See the NEWS file for complete details.

v1.4.2

3 years ago

v1.4.2 of sl3 is a major release, featuring numerous updates to core functionality and improvements to available learners, including

  • Updates to variable importance functionality, including calculation of risk ratio and risk differences under covariate deletion or permutation.
  • Addition of a importance_plot to summarize variable importance findings.
  • Additions of new methods reparameterize and retrain to Lrnr_base, which allows modification of the covariate set while training on a conserved task and prediction on a new task using previously trained learners, respectively.
  • Updates to variable importance functionality, including use of risk ratios.
  • Change Lrnr_hal9001 and Lrnr_glmnet to respect observation-level IDs.
  • Removal of Remotes and deprecation of Lrnr_rfcde and Lrnr_condensier.

v1.3.7

4 years ago

v1.3.7 of sl3 is a major release, which features updated functionality:

  • sampling methods for Monte Carlo integration and related procedures
  • a metalearner for the cross-validation selector (discrete super learner)
  • a learner for bounding, including support for bounded losses
  • resolution of a number of older issues (#264)
  • relaxation of checks inside Stack objects for time series learners
  • addition of a learner property table to README.Rmd
  • maintenance and documentation updates

v1.3.5

4 years ago

v1.3.5 of sl3 is a minor release, featuring several important updates to the core software:

  • New screening methods and convex combination in Lrnr_nnls by @rachaelvphillips
  • Overhaul of data preprocessing by @Zyx0Wu
  • Bug fixes by @jeremyrcoyle, including covariate subsetting and better handling of NAs
  • Package and documentation cleanup, continuous integration and testing fixes, reproducibility updates (including new versioning and DOI minting) by @nhejazi

v1.3.0

4 years ago

v1.3.0 of sl3 represents a set of major updates to the core software.

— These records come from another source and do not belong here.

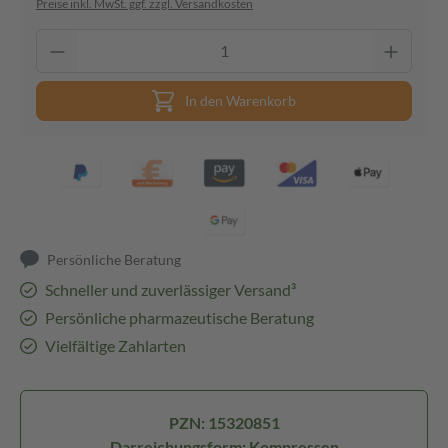
Preise inkl. MwSt. ggf. zzgl. Versandkosten
In den Warenkorb
Persönliche Beratung
Schneller und zuverlässiger Versand³
Persönliche pharmazeutische Beratung
Vielfältige Zahlarten
PZN: 15320851
Darreichungsform: Kompressen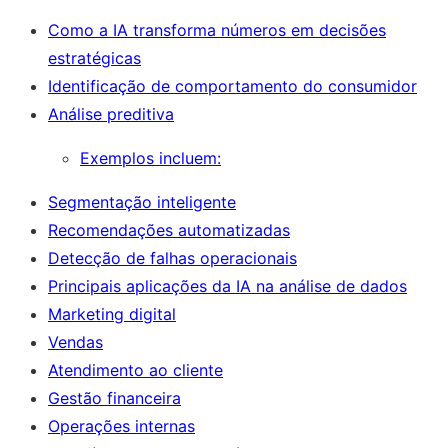
Como a IA transforma números em decisões
estratégicas
Identificação de comportamento do consumidor
Análise preditiva
Exemplos incluem:
Segmentação inteligente
Recomendações automatizadas
Detecção de falhas operacionais
Principais aplicações da IA na análise de dados
Marketing digital
Vendas
Atendimento ao cliente
Gestão financeira
Operações internas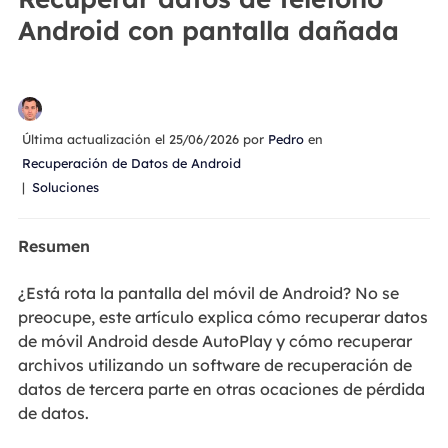
Android con pantalla dañada
Última actualización el 25/06/2026 por
Pedro
en
Recuperación de Datos de Android
|
Soluciones
Resumen
¿Está rota la pantalla del móvil de Android? No se
preocupe, este artículo explica cómo recuperar datos
de móvil Android desde AutoPlay y cómo recuperar
archivos utilizando un software de recuperación de
datos de tercera parte en otras ocaciones de pérdida
de datos.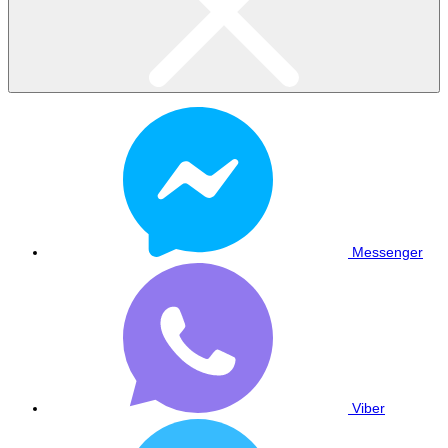
Messenger
Viber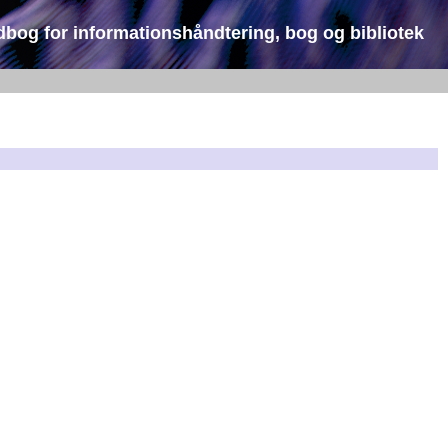
dbog for informationshåndtering, bog og bibliotek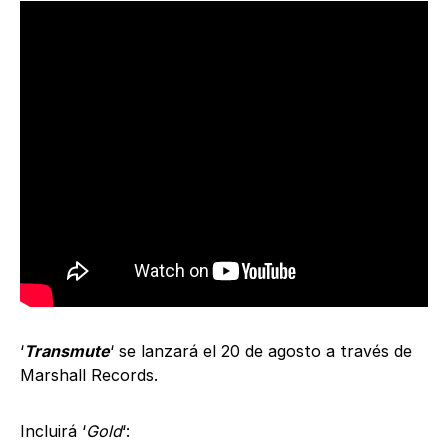
‘
Transmute
‘ se lanzará el 20 de agosto a través de
Marshall Records.
Incluirá ‘
Gold
‘: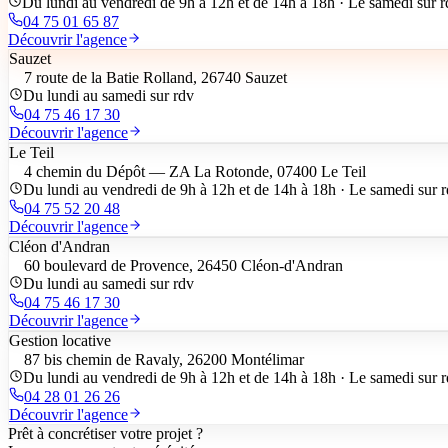
Du lundi au vendredi de 9h à 12h et de 14h à 18h · Le samedi sur 
04 75 01 65 87
Découvrir l'agence
Sauzet
7 route de la Batie Rolland, 26740 Sauzet
Du lundi au samedi sur rdv
04 75 46 17 30
Découvrir l'agence
Le Teil
4 chemin du Dépôt — ZA La Rotonde, 07400 Le Teil
Du lundi au vendredi de 9h à 12h et de 14h à 18h · Le samedi sur 
04 75 52 20 48
Découvrir l'agence
Cléon d'Andran
60 boulevard de Provence, 26450 Cléon-d'Andran
Du lundi au samedi sur rdv
04 75 46 17 30
Découvrir l'agence
Gestion locative
87 bis chemin de Ravaly, 26200 Montélimar
Du lundi au vendredi de 9h à 12h et de 14h à 18h · Le samedi sur 
04 28 01 26 26
Découvrir l'agence
Prêt à concrétiser votre projet ?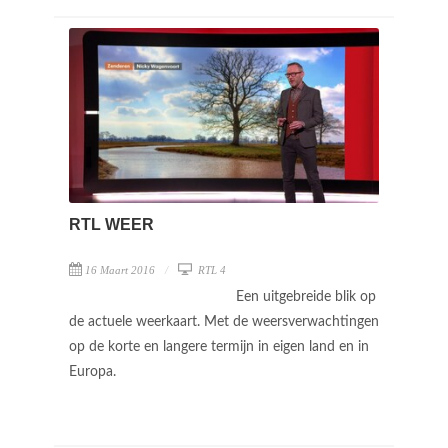
RTL WEER
16 Maart 2016
RTL 4
Een uitgebreide blik op
de actuele weerkaart. Met de weersverwachtingen
op de korte en langere termijn in eigen land en in
Europa.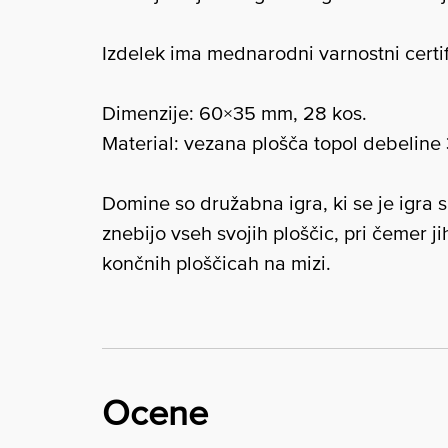
Izdelek ima mednarodni varnostni certif
Dimenzije: 60×35 mm, 28 kos.
Material: vezana plošča topol debeline
Domine so družabna igra, ki se je igra s 
znebijo vseh svojih ploščic, pri čemer ji
končnih ploščicah na mizi.
Ocene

An inexhaustive list of the included changes include

  • fixing incorrect handling of missingness in the automatic imputation procedure
  • addition of new standard learners, including from the gam and caret packages
  • addition of custom learners for conditional density estimation, including semiparametric methods based on conditional mean and conditional mean/variance estimation as well as generalized functionality for density estimation via a pooled hazards approach

v1.2.0

4 years ago

v1.2.0 of sl3 represents a set of major updates to the core software. An inexhaustive list of the included changes include

  • default metalearners based on task outcome types
  • handling of imputation internally in task objects
  • addition of new learners, including from the gbm, earth, polspline packages
  • fixing errors in existing learners (e.g., subtle parallelization in xgboost and ranger)
  • support for multivariate outcomes and (default) revere-style cross-validation
  • support for cross-validated super learner and variable importance

v1.1.0

5 years ago

v1.1.0 of the sl3 R package marks a full-featured and stable release of the project. Numerous learners are included and many bugs have been fixed relative to earlier versions (esp v1.0.0) of the software.